The document was supported by 252 parliamentarians. The Communist Party's and the Svoboda party's factions did not vote for it.
The text of the memorandum agreed upon between the leaders of the parliamentary factions was printed out and circulated among the deputies. However, the provision concerning the Russian language's status in Ukraine was amended before the voting.
Following consultations and clearance of the final version of the document, the provision concerning status of the Russian and other languages to be stipulated in a new constitution was worded as follows: "Along with the Ukrainian language's constitutional status as the state language, the Ukrainian Verkhovna Rada will ensure the guaranteed status of the Russian language. The state will also guarantee support of the languages of ethnic minorities in the places densely inhabited by their members."
This same provision in the draft version of the document read as follows: "Along with the Ukrainian language's constitutional status as the state language, the Verkhovna Rada will ensure the guaranteed status of the Russian language."
The final version of the memorandum does not contain a provision on Ukraine's non-aligned status and the direct election of heads of regional administrations by regions' residents but it does contain an obligation on passing legislation on local referendums.
The memorandum says the Verkhovna Rada will ensure the organization of a constitutional reform in Ukraine, stipulating a parliamentary-presidential form of government.
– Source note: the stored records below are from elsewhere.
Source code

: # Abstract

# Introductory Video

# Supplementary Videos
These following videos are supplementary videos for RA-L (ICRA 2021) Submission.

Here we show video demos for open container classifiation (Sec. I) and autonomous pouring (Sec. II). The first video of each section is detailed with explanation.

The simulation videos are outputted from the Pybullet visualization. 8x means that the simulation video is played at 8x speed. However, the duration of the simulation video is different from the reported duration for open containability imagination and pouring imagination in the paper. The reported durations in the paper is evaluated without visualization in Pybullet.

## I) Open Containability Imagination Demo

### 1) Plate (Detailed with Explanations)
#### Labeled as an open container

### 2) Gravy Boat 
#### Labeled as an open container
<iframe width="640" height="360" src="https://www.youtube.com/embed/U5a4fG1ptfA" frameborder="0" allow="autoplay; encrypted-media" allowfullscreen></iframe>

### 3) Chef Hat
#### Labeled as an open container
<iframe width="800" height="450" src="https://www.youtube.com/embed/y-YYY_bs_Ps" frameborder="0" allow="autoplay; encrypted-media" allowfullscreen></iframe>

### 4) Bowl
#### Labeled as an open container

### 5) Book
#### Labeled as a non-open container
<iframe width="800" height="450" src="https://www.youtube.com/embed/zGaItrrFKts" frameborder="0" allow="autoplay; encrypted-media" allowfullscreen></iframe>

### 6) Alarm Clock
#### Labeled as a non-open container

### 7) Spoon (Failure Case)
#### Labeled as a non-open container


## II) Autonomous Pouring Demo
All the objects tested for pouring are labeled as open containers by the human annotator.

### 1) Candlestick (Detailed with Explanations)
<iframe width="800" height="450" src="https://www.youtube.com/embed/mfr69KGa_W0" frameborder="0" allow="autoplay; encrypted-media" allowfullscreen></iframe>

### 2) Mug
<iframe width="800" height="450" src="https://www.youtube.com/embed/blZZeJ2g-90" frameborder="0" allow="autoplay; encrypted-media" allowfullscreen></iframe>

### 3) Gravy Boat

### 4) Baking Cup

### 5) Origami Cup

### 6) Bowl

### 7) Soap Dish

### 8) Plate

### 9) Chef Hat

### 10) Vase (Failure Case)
"The Verkhovna Rada will ensure non-delayed implementation of a constitutional reform based on the governance system's decentralization, which implies […] the stipulation of Ukraine's status as a parliamentary-presidential republic and the establishment of a balance of power between all government branches at the central and local level," the memorandum says.
The Rada also guaranteed the regions' powers by the allocation of essential financial resources through a fair distribution of budget revenues, the document says.
The parliament also guaranteed a judicial reform, "independence of the judicial system," and the reformation of the law enforcement and prosecution bodies, within the framework of which the prosecution service will be deprived of its general oversight function.
The parliament also vowed to combat corruption and set up a national anticorruption body.
The Verkhovna Rada has also vowed to pass legislation on local referendums.
"The Verkhovna Rada commits to pass a bill on prohibiting criminal prosecution of people for participation in mass actions in Ukraine, on condition that they vacate the administrative buildings and other public places they have seized and voluntarily lay down weapons, except for persons who have committed grave and especially grave crimes against life and health," it said.
The Ukrainian parliament also called on all illegal groups to disarm and return the buildings they have seized to their lawful owners.
The Verkhovna Rada also urged executive government bodies to ensure the organization of presidential elections and citizens to cast their ballots.
A draft of the document proposed by parliamentarian Vadym Novynsky of the Party of Regions, which was publicized earlier, envisioned, among other things, "the termination of the antiterrorist operation in the south and east of Ukraine and the return of the servicemen involved in the ATO [antiterrorist operation] to their permanent stationing bases."
The final version of the memorandum does not contain this provision.